Hair growing from where it didn't used to? You're becoming your father.
Hair growing from where it didn't used to? You're becoming your father. Photo: iStock

Are you turning into your old man? I know I am. Some aspects of the transformation aren't too bad, like the dark brown tones, the just above-average height and the non-migrating hairline, but there's a couple of things I'm still not happy with.

My father as I remember him was, like many middle-aged men, somewhat set in his ways.

The morning routine of breakfast, coffee, cigarette and (though he never used the phrase) the three shushes was rarely altered. The newspapers and the radio, reading the post, shouting at the kids – it all had to be done in the right order.  

Christmases in our house would see dad get the same gifts - a mug of shaving soap, some Old Spice deodorant, socks and that was it. Every year.  It never changed. He always had the same short back and sides. No long hair or moustaches - even in the 70s.  Familiar. In a nice way, but still a bit same-ish. Nothing could knock him from his routines.

Embracing routine

I've found myself in a nice routine recently and, rather than fight it, I've been embracing it. Maybe it's an age thing, but I like it. I like getting up early, reading the paper, eating breakfast, shaving, showering.

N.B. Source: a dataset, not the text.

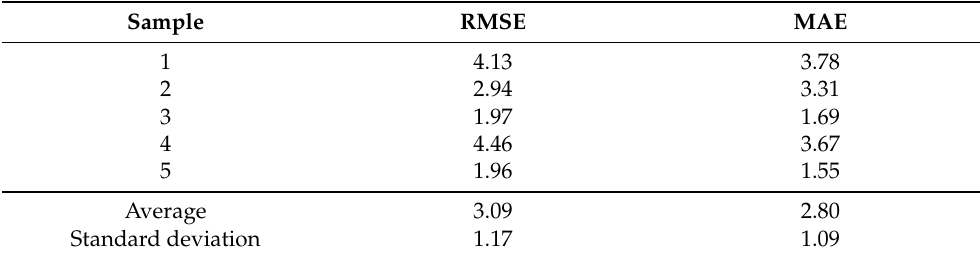
Table 7. Best results using AutoKeras with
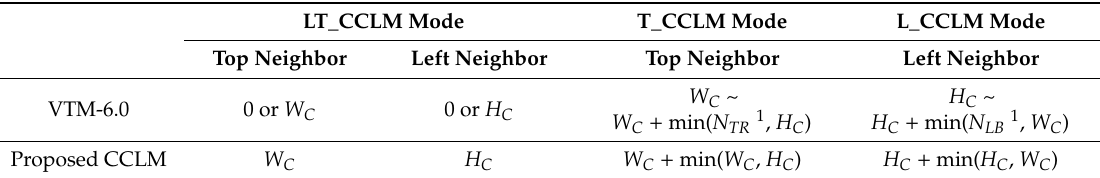
Table 2. Comparison of the lengths of the top and left neighboring chroma samples between VTM-6.0 and the proposed CCLM. LT_CCLM Mode T_CCLM Mode L_CCLM Mode Top Neighbor Left Neighbor Top Neighbor Left Neighbor VTM-6.0 0 or W C 0 or H C Proposed CCLM W C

Different day, same order, same routine.

I'm not sure if I'm getting set in my ways in a bad way -  if I'm turning into some rigid old man who can't abide change - or if I'm a grown man who just knows what he likes. Either way, the fact that I not only look more like my father with each day but am starting to act like him too is something I maybe need to think about.

Whether they're from nature or nurture is hard to know, but I like to think the old man bequeathed me more generally positive traits than negative ones. There's one thing, however, that I'm not happy with - the small, tufty copse that's been sprouting in my nose holes.

A sprouting problem

I'd not been plagued with an excess of nose hair when I was younger and my nostrils were as smooth as can be. But these days I'm a victim to their sinister and ceaseless drive to prevent me from breathing properly.

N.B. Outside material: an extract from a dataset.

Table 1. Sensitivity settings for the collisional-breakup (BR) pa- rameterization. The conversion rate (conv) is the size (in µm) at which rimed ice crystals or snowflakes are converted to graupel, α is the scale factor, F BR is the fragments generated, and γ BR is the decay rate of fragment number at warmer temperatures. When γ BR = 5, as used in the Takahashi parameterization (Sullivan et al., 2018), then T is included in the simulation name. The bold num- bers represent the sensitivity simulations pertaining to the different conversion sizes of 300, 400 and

Dad was a martyr to it, too. He used to pluck them out with a pair of rusty tweezers. But they came back. Again and again. And I vaguely remember as a really young boy that another, even older relative, had what looked like a pair of small mammals nesting in each nasal orifice. I was, I recall, quite scared. Fascinated – who wouldn't be – but nonetheless frightened.

Genes are good when they make us smartish, tallish, darkish or handsome-ish, but in this instance I want a recount.  I want those wiry, gingery, terribly tickly hairs gone.

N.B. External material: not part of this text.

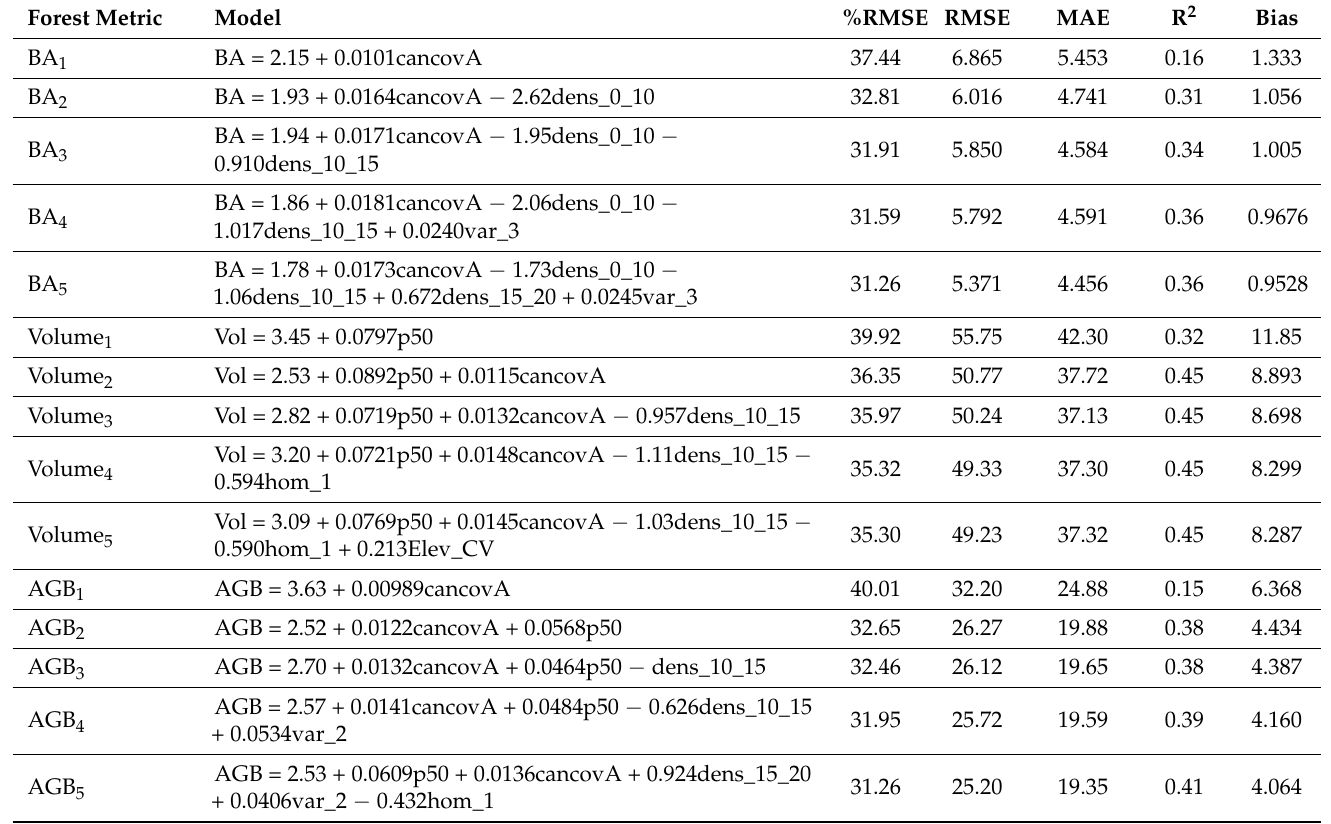
Table A1. The best models produced for models of one to five variables for BA, volume, and AGB. Forest Metric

They serve a purpose, I'm sure. According to Wikipedia (screw doctors, it's my source for all medical matters these days) they help warm the air going in and keep the dirt out. What's more, Wiki quotes an actual medical survey from a few years back which found that the more hair you have up your nose, the less likely you were to get hayfever.

So unlike my nipples, the hairs are there for a reason – but surely they can be kept under control. And why do they sprout so vigorously now I've entered early middle age?

Hirsute yourself

A while ago I tried waxing. You can do it yourself – believe me, it's to be avoided – or you can get the professionals to help. They use special lollipop-shaped buds of wax which, when warmed and stuck up a nostril and yanked out again will, cause a) a yelp, and b) a hairless nose for some time to come. But it hurts like anything. Though probably not as much pulling then out one at a time with pincers. Ouch.

Otherwise you can try nail scissors, though I often worry that I'm going to slice off something important. Or there's clippers. There are many on the market, some better than others.

The other day I was sent a great little number from Phillips that trims them back to nothing. I give the nostrils a going-over every so often and, for now at least, I couldn't be happier. It also tidies up my hairy ears and bushy eyebrows, another dubious legacy of the Old Man.

They're about $30 and if you know someone similarly afflicted they'd make a great Father's Day gift.

What did you inherit from your father? Did DNA lumber you with some embarrassing feature that becomes more prominent with every passing day?